In the data that follows, every line containing the word "down" should be returned.
[Opening SUPPLIED DATA section]
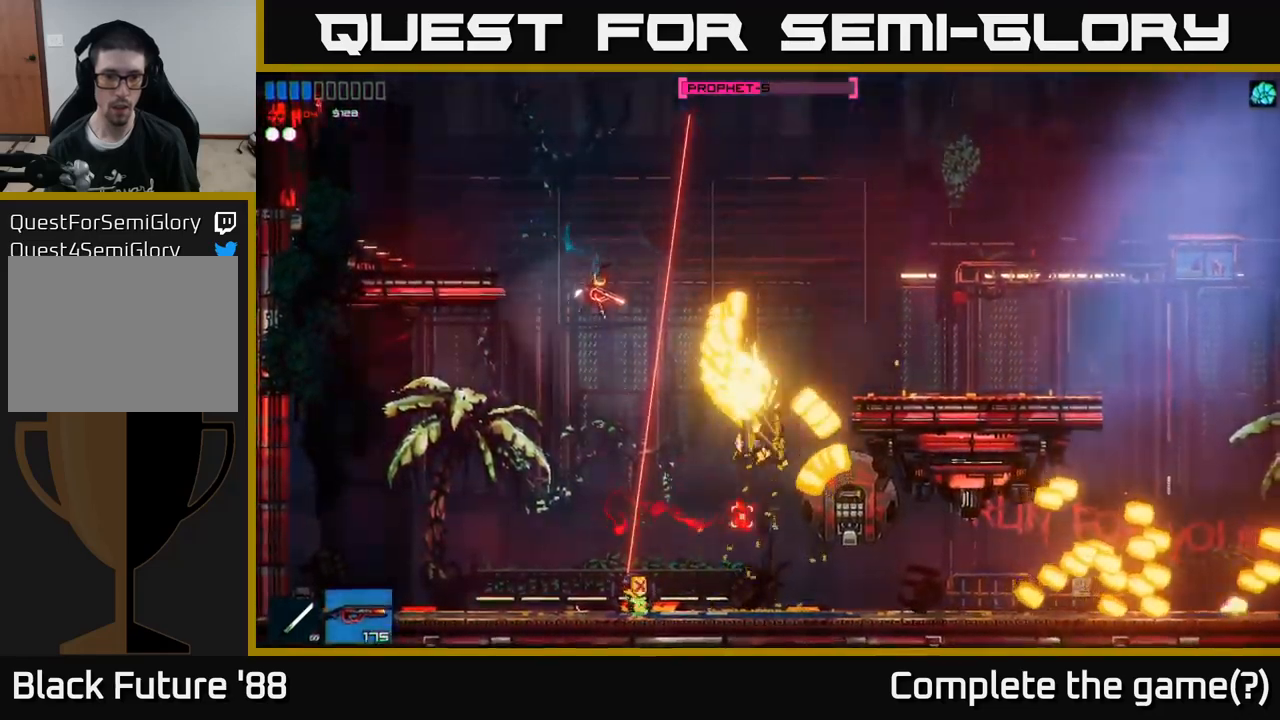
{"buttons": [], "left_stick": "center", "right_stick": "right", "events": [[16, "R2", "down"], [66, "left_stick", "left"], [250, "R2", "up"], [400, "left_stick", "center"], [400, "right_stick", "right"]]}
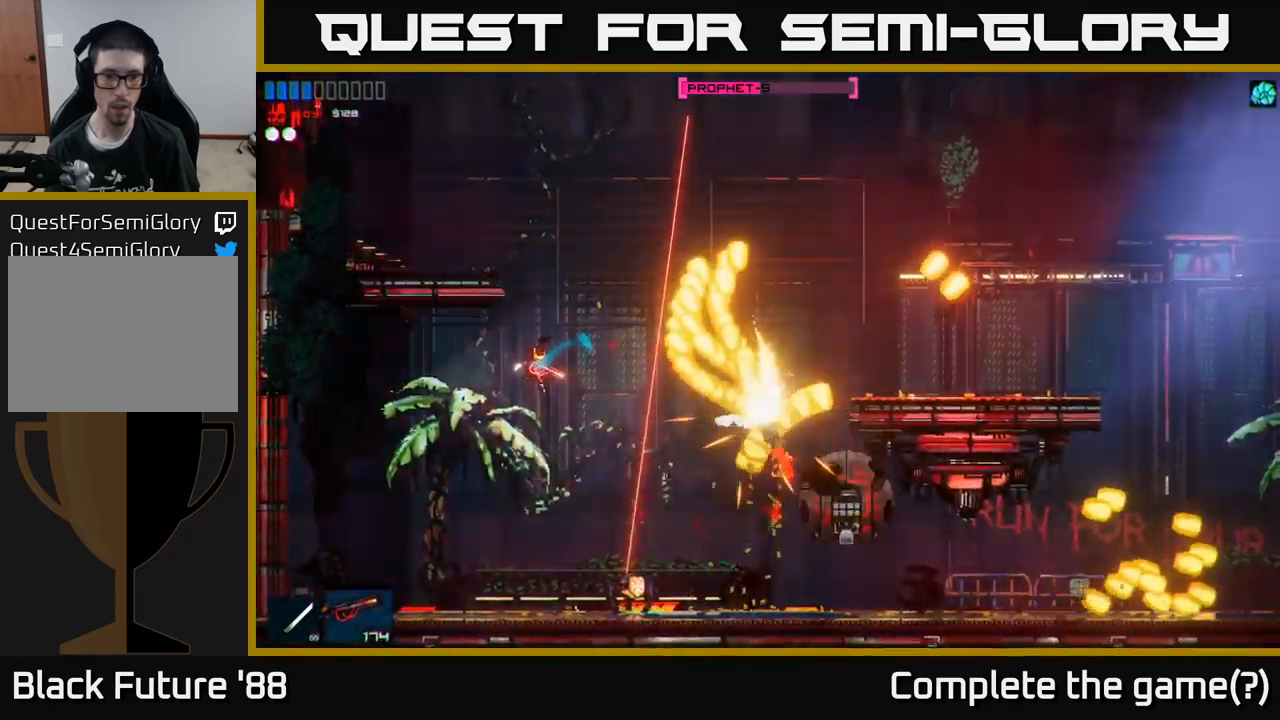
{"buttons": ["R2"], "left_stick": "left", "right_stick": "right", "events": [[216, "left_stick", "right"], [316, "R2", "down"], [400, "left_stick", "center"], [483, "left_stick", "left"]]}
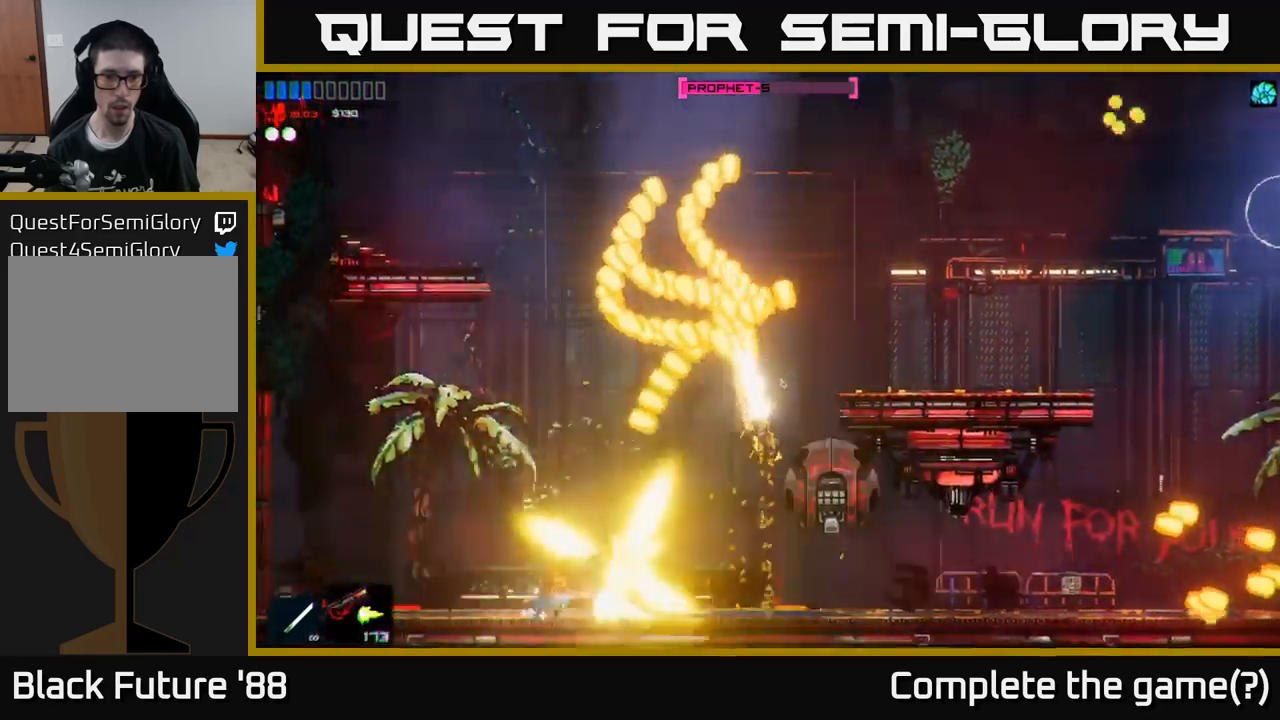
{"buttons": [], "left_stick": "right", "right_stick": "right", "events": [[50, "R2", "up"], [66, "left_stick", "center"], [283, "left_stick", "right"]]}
[Closing SUPPLIED DATA section]
ANSWER SPACE:
{"buttons": [], "left_stick": "center", "right_stick": "right", "events": [[16, "R2", "down"], [66, "left_stick", "left"], [250, "R2", "up"], [400, "left_stick", "center"], [400, "right_stick", "right"]]}
{"buttons": ["R2"], "left_stick": "left", "right_stick": "right", "events": [[216, "left_stick", "right"], [316, "R2", "down"], [400, "left_stick", "center"], [483, "left_stick", "left"]]}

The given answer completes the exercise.